La stratégie gagnante pour le développement d’une agriculture multiperformante, avec la perspective d’augmenter la production et d’apporter une contribution positive à l’environnement, passe par un certain nombre d’étapes à remplir :

-          identifier le plus rapidement possible les facteurs les plus limitants pour prioriser les actions de recherche,

-          choisir les voies les plus efficientes compte tenu de nos connaissances pour définir les axes de recherche les plus gagnants,

-          éprouver sur le terrain, les hypothèses de réglages des techniques avec des dispositifs adaptés, par exemple avec des essais analytiques à plusieurs facteurs dans les systèmes, à des fins d’acquisition de nouvelles références (optimisation du réglage des combinaisons des pratiques culturales), de démonstration et de quantification (moindre dépendance des systèmes aux intrants de synthèse, via par exemple des courbes de réponse aux intrants…),

-          et réduire le fossé entre ce que nous savons et les décisions ou les actions qui sont prises, par exemple à court terme en améliorant les règles d’inscription des variétés et les dispositifs expérimentaux d’évaluation (évaluer dans des systèmes nouveaux, plus diversifiés, dont « agro-écologiques », compatibles avec le « produire plus et mieux »)

Par ailleurs, le recours à plus de diversification d’espèces et à des plantes de service, doit également interroger la recherche, à un moment où l’amélioration génétique se reconcentre sur les espèces d’intérêt économique majeur.
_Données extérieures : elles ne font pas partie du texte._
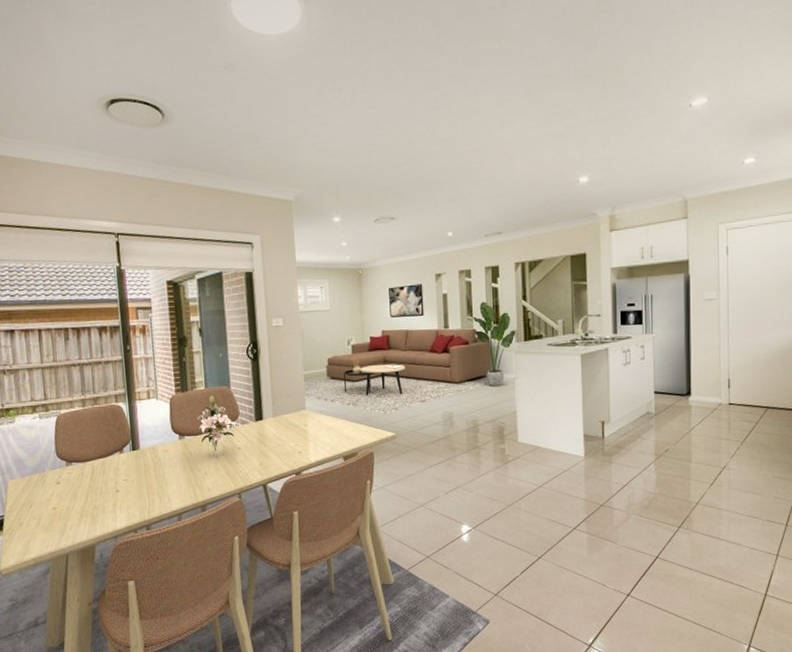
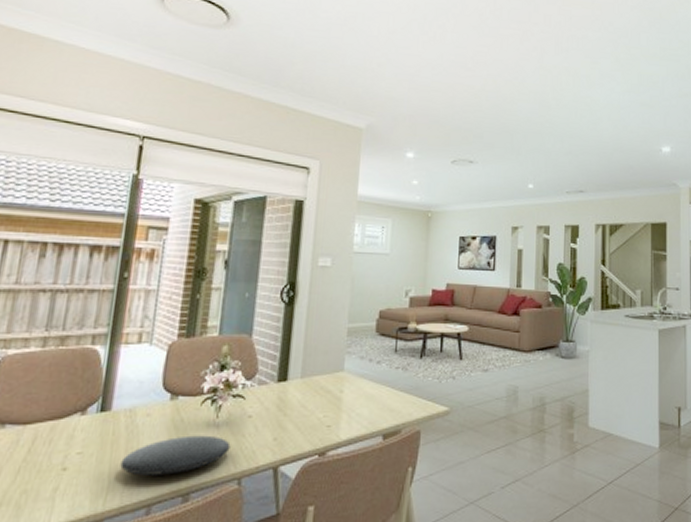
plate: none [154,463,229,494] -> present [120,435,231,476]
Cet objectif requiert indubitablement une approche transdisciplinaire (écophysiologie, génétique, pathologie et agronomie) avec une capacité à agencer et à intégrer les briques de connaissance dans le but de maximiser les effets de synergie et de durabilité, en investiguant les différents niveaux d’échelle.
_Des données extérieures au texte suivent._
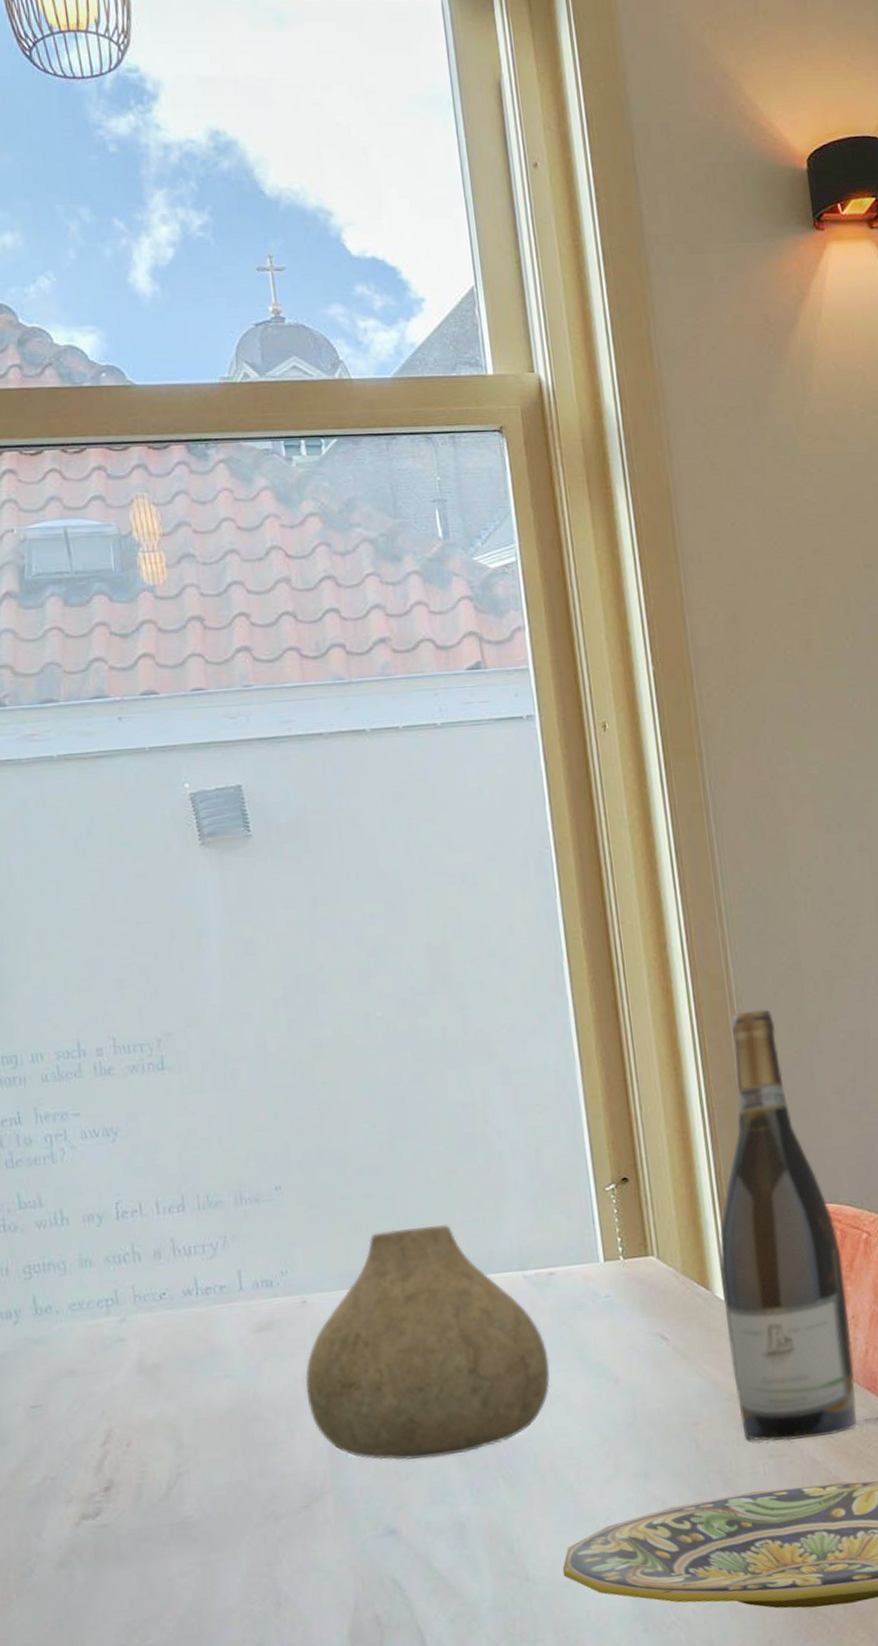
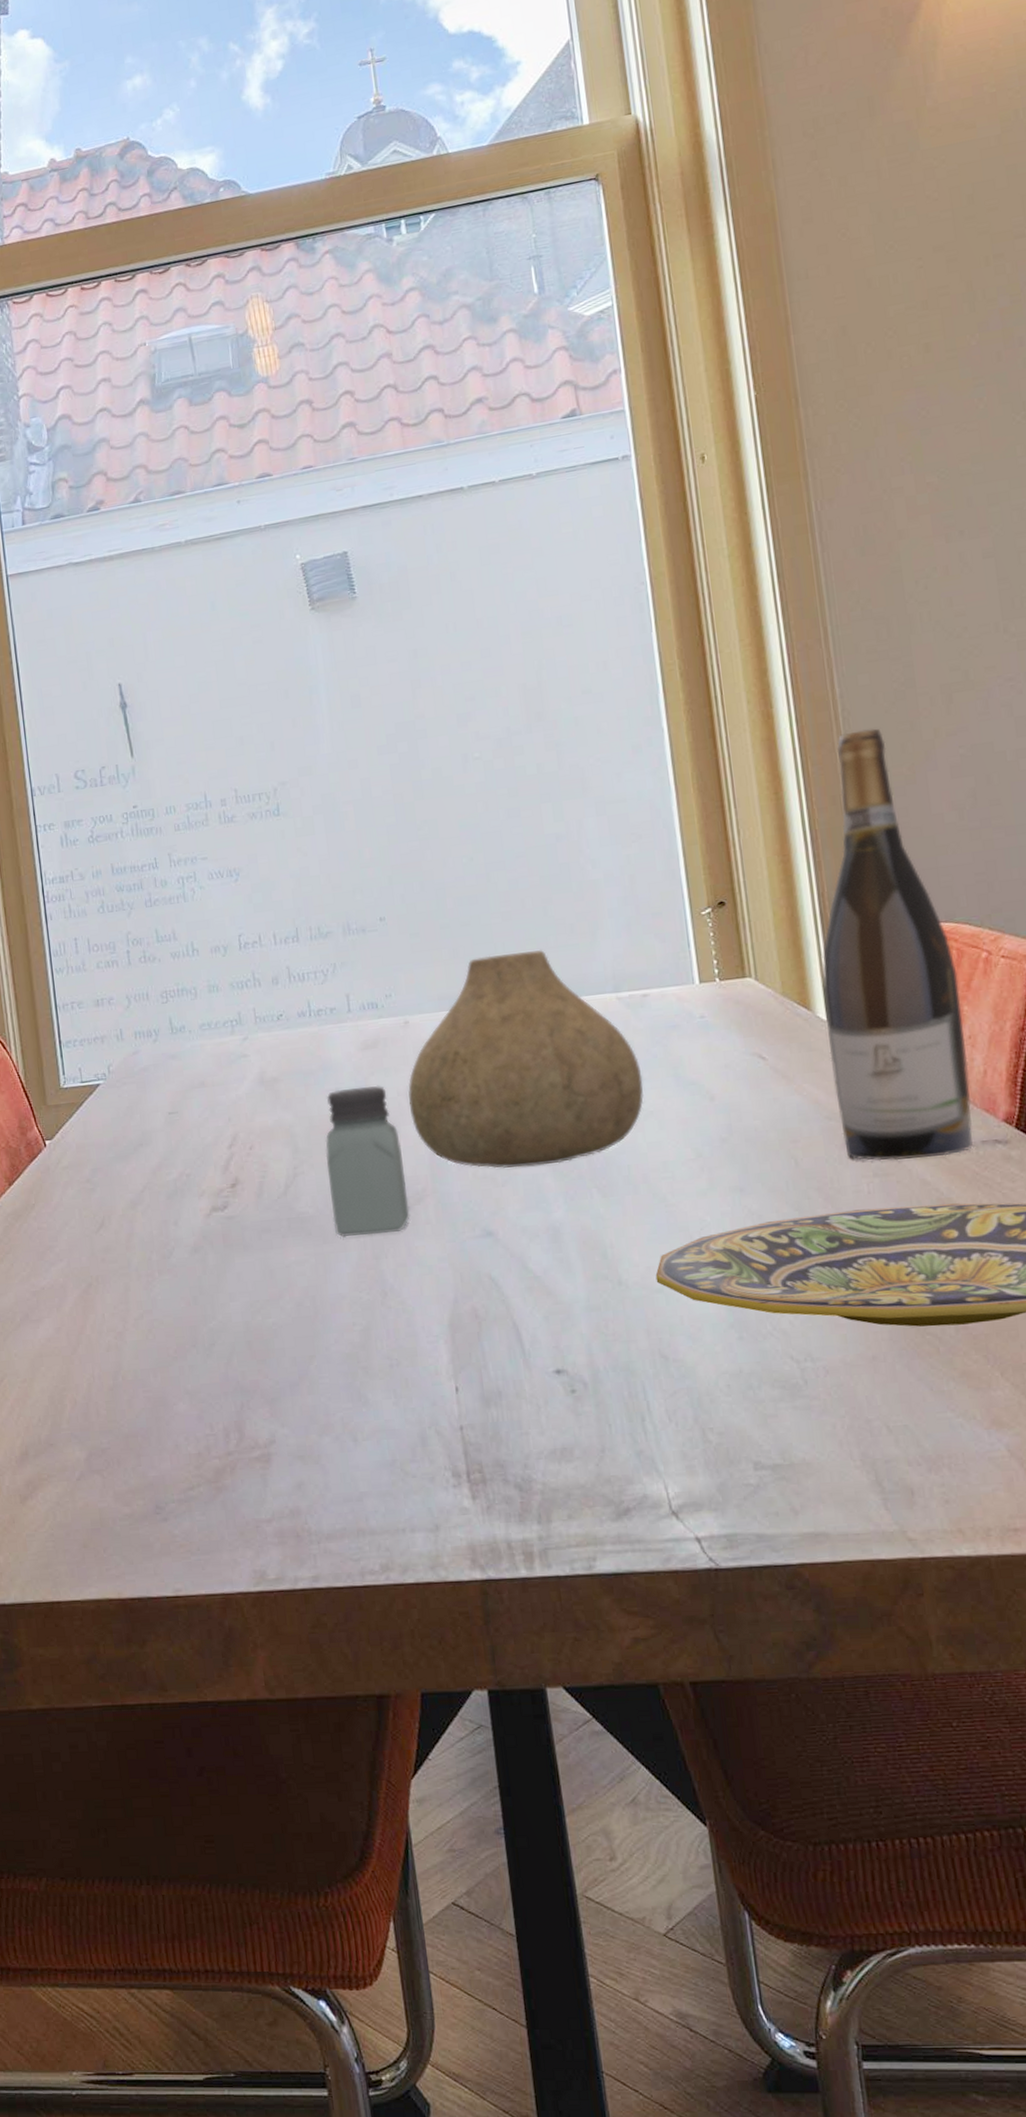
saltshaker: none [213,1371,307,1543] -> present [325,1085,410,1238]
Elle exige donc une attitude de complémentarité qui va au-delà des disciplines : par exemple ne pas opposer pyramidage des gènes et bouquets variétaux, ni efficience génétique azotée avec le recours à des plantes de service (pois, luzerne…). La valorisation de la génétique mobilisera à la fois les innovations technologiques et celles du domaine de l’agronomie et de l’agro-écologie.
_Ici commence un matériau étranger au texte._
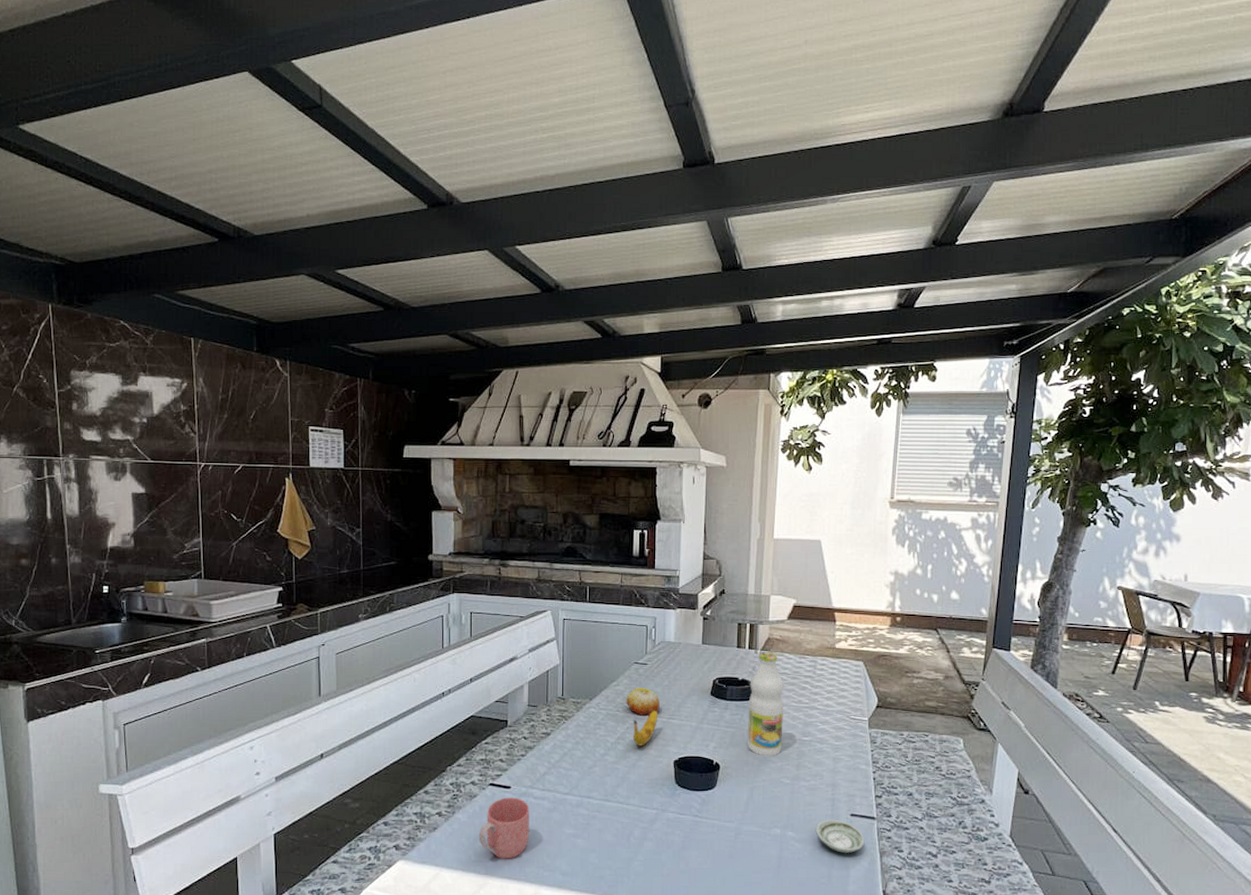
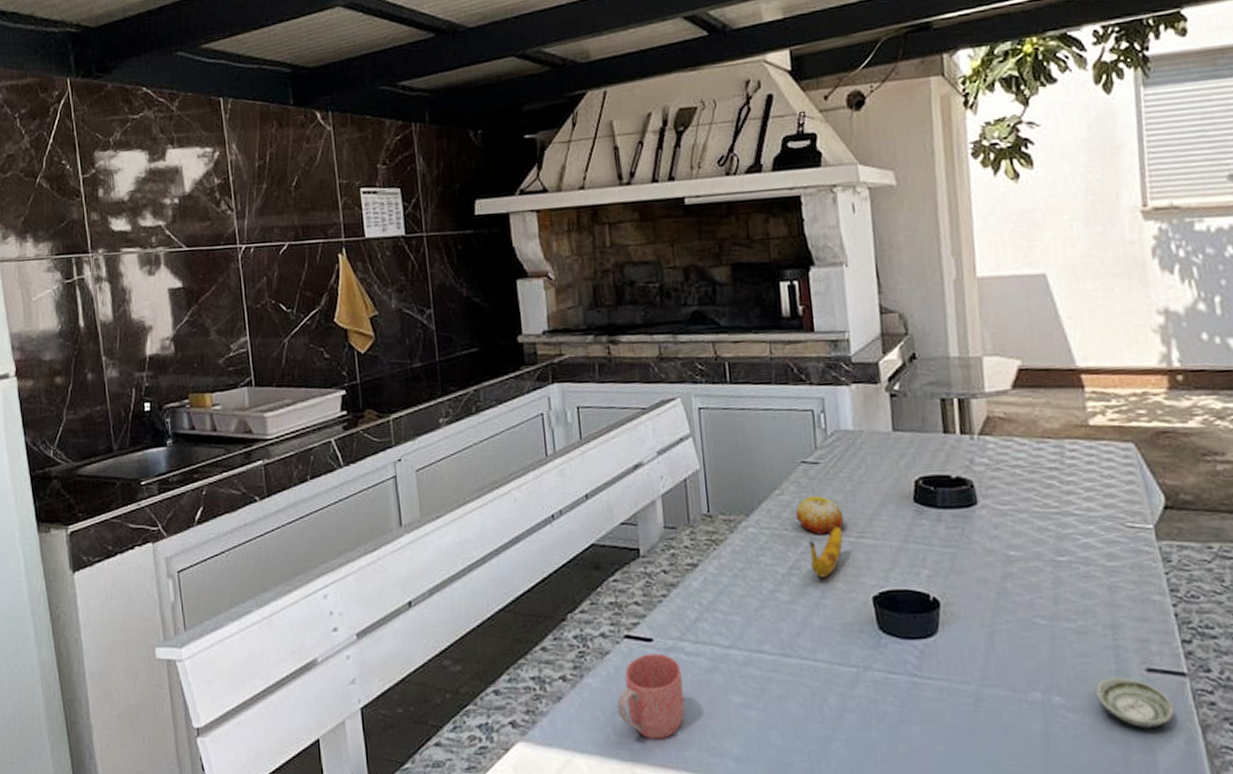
bottle: present [748,651,784,756] -> none [969,435,1028,587]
D’un point de vue méthodologique, on identifie bien des couches d’informations complémentaires à prendre en compte comparativement aux approches d’interactions génétique-environnement que nous utilisons classiquement. L’environnement doit être complètement explicité avec ses différents composants et déterminants : le milieu (contraintes et atouts pédoclimatiques, occurrence des stress biotiques et abiotiques) et les pratiques culturales que l’on doit envisager au-delà de l’itinéraire technique de la parcelle. La priorité est maintenant d’identifier les interactions positives entre les traits génétiques d’intérêt et l’ensemble de ces composants pour proposer par situation, les meilleures solutions techniques. Cette approche pourrait également déboucher sur la détermination de traits spécifiques nouveaux pour les sélectionneurs, à condition de faire évoluer les dispositifs d’évaluation des variétés dans le cadre des réseaux. La proposition de schémas d’organisation à l’échelle territoriale va également nécessiter la mise au point d’outils capables de mobiliser des couches d’information géographiques spatialisées sur le climat, le sol, les pratiques culturales…

La valorisation de la génétique imposera plus qu’hier de concilier et de combiner les approches analytiques et systémiques et d’organiser la recherche vers plus de partenariats transdisciplinaires et multi-acteurs.

Pour être opérationnelle, cette organisation de la recherche doit embrasser avec les mêmes efforts chacune des étapes clés de la réussite de l’amélioration des plantes : la création variétale, la préconisation et l’utilisation par le producteur.